In its opening moments, Get Hard features two shots of Will Ferrell's pale white backside. This is expected — he shows his derrière in all his comedies, and we're getting it over with early here. Now the movie can be creative. Daring. Try new things. Push boundaries. Make us laugh for reasons we didn't know existed. That Get Hard attempts to do all of the above is laudable; that it only moderately succeeds is, well, laughable for many reasons.
Ferrell is millionaire fund manager James King, and he's on top of the world. His gold-digging fiancée Alissa (Alison Brie) can't wait to spend her life with him in their mansion. Her father, Martin (Craig T. Nelson), also happens to be James' boss, and things couldn't be better at work. Or so James thinks.
At their engagement party, with John Mayer playing a song for them, James is arrested and charged with 43 counts of securities fraud and 30 counts of embezzlement. He maintains his innocence.
James is sentenced to 10 years in maximum security at San Quentin prison. He's given 30 days to get his affairs in order. Accordingly, he completely freaks out. For help he enlists the guy who washes his car, Darnell (Kevin Hart), to teach him to survive in prison. To be clear, director Etan Cohen is asking us to believe that even though James is smart enough to run a billion-dollar hedge fund, he's also so blatantly ignorant that he thinks Darnell has been in prison just because he's African-American. Ordinarily this would be offensive, but Darnell is in on the joke, and Cohen gets some good laughs from Darnell's wife (Edwina Findley Dickerson) and daughter (Ariana Neal) as a result of the situation.
The burden of the bulk of the laughs, however, lands on Ferrell and Hart, and both are game for the challenge but not always effective. James' training includes how to fight, survive a riot, always be on guard, etc., and in each scenario Ferrell and Hart never lack for energy. What they do lack, however, is chemistry, because they never play well off one another. They're nearly uncomfortable together, in fact. It's as if they're consumed with doing their own thing to make sure they appeal to their fan base, and forgot that the collaborative power of comedy is stronger than what an individual can provide.
A prime example comes when they're in the makeshift prison yard and Darnell imitates what a contentious African-American, Latin and gay confrontation could feel like. The scene requires Hart to shift gears in a nanosecond but Ferrell to just stand there as the straight man, likely unsure if he should improv to keep the scene going or just let Hart do his thing.
Conversely, Ferrell has a moment later in which he goes on a trash-talking rant that requires Hart to just sit and listen. Add to this some truly desperate moments, like James having a hard time performing fellatio and the otherwise cowardly Darnell breaking up a Neo-Nazi party, and you have a comedy that probably reads funny on paper but doesn't play well on the big screen.

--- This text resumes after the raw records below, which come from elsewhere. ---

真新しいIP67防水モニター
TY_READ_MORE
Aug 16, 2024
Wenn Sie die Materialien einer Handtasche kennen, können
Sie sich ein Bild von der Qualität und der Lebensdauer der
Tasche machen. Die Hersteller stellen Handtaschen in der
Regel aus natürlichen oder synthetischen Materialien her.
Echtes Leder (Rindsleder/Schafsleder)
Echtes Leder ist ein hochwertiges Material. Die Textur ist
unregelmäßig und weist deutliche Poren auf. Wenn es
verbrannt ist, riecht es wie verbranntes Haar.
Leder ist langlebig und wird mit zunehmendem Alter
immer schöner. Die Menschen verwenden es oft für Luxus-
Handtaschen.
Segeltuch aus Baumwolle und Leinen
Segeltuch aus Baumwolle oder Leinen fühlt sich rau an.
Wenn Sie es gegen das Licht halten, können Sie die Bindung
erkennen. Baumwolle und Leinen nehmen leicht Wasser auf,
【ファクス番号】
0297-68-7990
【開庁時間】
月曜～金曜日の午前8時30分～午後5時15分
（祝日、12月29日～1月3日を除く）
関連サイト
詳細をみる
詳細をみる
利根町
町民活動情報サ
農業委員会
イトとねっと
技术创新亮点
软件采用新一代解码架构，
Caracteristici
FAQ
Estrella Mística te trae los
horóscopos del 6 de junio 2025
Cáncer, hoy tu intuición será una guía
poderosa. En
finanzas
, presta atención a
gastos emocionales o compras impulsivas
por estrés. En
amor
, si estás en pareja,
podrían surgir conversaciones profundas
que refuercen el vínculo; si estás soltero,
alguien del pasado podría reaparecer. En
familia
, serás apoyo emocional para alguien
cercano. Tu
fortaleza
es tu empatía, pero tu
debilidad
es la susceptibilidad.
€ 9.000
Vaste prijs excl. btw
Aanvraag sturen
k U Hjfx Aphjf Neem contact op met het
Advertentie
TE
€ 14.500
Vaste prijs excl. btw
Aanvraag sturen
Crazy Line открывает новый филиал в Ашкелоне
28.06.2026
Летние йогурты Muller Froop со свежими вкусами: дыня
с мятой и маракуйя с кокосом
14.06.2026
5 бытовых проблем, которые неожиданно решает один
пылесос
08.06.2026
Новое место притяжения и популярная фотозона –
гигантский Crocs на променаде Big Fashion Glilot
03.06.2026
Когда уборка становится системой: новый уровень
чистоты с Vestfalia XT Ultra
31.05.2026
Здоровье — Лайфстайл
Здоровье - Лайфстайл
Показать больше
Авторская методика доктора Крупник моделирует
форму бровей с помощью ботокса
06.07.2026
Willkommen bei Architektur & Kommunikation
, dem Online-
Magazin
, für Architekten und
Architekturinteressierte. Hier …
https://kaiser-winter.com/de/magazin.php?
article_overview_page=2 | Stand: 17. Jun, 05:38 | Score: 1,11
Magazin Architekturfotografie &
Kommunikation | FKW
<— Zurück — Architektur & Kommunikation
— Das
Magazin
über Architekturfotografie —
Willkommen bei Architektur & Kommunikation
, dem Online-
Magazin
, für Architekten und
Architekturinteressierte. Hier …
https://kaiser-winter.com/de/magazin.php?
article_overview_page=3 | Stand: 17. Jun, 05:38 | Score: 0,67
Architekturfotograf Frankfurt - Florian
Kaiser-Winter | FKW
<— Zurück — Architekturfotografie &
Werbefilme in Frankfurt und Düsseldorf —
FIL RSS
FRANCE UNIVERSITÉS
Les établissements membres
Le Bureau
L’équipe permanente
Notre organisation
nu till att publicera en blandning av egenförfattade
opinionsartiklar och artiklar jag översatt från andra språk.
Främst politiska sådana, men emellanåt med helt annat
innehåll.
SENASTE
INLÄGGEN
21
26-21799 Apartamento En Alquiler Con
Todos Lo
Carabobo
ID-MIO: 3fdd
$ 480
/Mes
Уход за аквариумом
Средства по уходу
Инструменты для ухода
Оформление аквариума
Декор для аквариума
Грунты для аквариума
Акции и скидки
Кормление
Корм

This is Etan Cohen's first feature directing gig, and no doubt Ferrell and Hart's lack of chemistry is in part due to the way the film was shot and edited. Timing, pacing and editing are essential in comedy; a great joke can be delivered perfectly by the actor but if it's not presented correctly all the humor will be lost. This is not to say that happens all the time in Get Hard, but it happened enough for more jokes to miss than hit.